» **Passage for review**:
▼

Paroxetine

A selective serotonin reuptake inhibitor (SSRI) developed by GlaxoSmithKline and FDA-approved in 1992 (brand name Paxil) for major depressive disorder, generalized anxiety disorder, social anxiety disorder, panic disorder, OCD, and PTSD. Among the most potent SERT inhibitors of the SSRI class. Notable for distinct off-target effects relevant to aging biology — particularly its activity as a Functional Inhibitor of Acid Sphingomyelinase (FIASMA) ¹, which gives it a mechanistic foothold in lysosomal/sphingolipid biology beyond its serotonergic mechanism.

Identity

PubChem CID: 43815 (free base); HCl salt CID 5453
InChIKey: AHOUBRCZNHFOSL-YOEHRIQHSA-N
DrugBank: DB00715
CAS: 61869-08-7 (free base); 78246-49-8 (HCl)
ChEMBL: CHEMBL490
Molecular formula: C19H20FNO3 (free base); C19H21ClFNO3 (HCl)
Molecular weight: 329.4 g/mol (free base); 365.83 g/mol (HCl)
IUPAC name: (3S,4R)-3-[(2H-1,3-benzodioxol-5-yloxy)methyl]-4-(4-fluorophenyl)piperidine
Class: phenylpiperidine SSRI

Primary indication and mechanism

Serotonin reuptake inhibition — paroxetine binds the serotonin transporter (SERT, slc6a4) with high affinity (Ki ~0.13 nM in some assays — among the most potent SERT-binders in the SSRI class). Inhibition prevents presynaptic 5-HT reuptake, increasing synaptic serotonin concentration. Therapeutic effect emerges over 2–6 weeks via downstream receptor and circuit adaptations (5-HT1A autoreceptor desensitization, BDNF upregulation, hippocampal neurogenesis ²).

FDA-approved indications:

Major depressive disorder
Generalized anxiety disorder
Social anxiety disorder
Panic disorder
Obsessive-compulsive disorder
Post-traumatic stress disorder
(Brisdelle formulation: vasomotor symptoms of menopause)

Off-label uses include premature ejaculation, migraine prophylaxis, and various other anxiety-spectrum conditions.

Off-target mechanism: FIASMA / acid sphingomyelinase inhibition

Paroxetine is a Functional Inhibitor of Acid Sphingomyelinase (FIASMA) ¹. The FIASMA class — characterized by Kornhuber et al. — comprises weakly basic, lipophilic compounds that accumulate in the acidic lysosomal compartment, where they functionally inhibit acid sphingomyelinase (ASM, asm, encoded by SMPD1). The mechanism is not direct active-site binding but rather lysosomal accumulation displacing ASM from the inner lysosomal membrane.

Other prominent FIASMAs include fluoxetine, sertraline, amitriptyline, desipramine, and chloroquine. Paroxetine is among the more potent FIASMAs in the SSRI class.

Aging-relevant downstream effects of FIASMA action:

Reduced ceramide accumulation in lysosomes — ceramide is a pro-apoptotic/pro-senescence sphingolipid that accumulates with age in many tissues
Sphingolipid rebalancing (reduced ceramide-to-sphingosine flux)

▲

» **Tasks and exercises**:
[a] From the paroxetine page, list the compounds named as other prominent FIASMAs.
[b] Extract the part of the paroxetine page that runs from "PubChem CID: 43815" up to and including "base); C19H21ClFNO3 (HCl)".

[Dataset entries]
▼

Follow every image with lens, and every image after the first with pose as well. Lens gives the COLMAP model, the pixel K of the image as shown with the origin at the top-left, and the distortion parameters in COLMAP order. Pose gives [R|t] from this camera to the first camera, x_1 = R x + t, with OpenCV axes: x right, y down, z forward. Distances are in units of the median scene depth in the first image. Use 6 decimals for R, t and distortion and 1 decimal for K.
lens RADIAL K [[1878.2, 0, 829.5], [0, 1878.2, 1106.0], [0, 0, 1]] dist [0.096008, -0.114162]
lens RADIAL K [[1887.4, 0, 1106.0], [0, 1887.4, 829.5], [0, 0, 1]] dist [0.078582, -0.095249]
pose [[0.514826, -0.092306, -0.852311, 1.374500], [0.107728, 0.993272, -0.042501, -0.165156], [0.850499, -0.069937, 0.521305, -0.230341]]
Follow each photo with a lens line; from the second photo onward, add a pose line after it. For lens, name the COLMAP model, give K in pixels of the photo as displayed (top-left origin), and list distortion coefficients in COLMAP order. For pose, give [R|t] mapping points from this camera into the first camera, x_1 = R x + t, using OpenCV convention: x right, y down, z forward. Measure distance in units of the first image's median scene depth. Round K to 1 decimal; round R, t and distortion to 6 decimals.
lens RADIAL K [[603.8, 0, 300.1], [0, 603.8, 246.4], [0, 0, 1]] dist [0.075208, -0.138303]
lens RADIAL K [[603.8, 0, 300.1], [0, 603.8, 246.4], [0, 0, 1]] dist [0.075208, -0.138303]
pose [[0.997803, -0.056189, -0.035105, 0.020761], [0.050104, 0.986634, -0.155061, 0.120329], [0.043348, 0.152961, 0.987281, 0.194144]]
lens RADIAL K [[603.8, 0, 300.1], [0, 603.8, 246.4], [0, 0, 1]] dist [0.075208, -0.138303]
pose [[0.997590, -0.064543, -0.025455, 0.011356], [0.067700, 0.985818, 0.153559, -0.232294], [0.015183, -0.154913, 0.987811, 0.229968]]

▲

» **Answers**:
[a] fluoxetine, sertraline, amitriptyline, desipramine, chloroquine

[b]
PubChem CID: 43815 (free base); HCl salt CID 5453
InChIKey: AHOUBRCZNHFOSL-YOEHRIQHSA-N
DrugBank: DB00715
CAS: 61869-08-7 (free base); 78246-49-8 (HCl)
ChEMBL: CHEMBL490
Molecular formula: C19H20FNO3 (free base); C19H21ClFNO3 (HCl)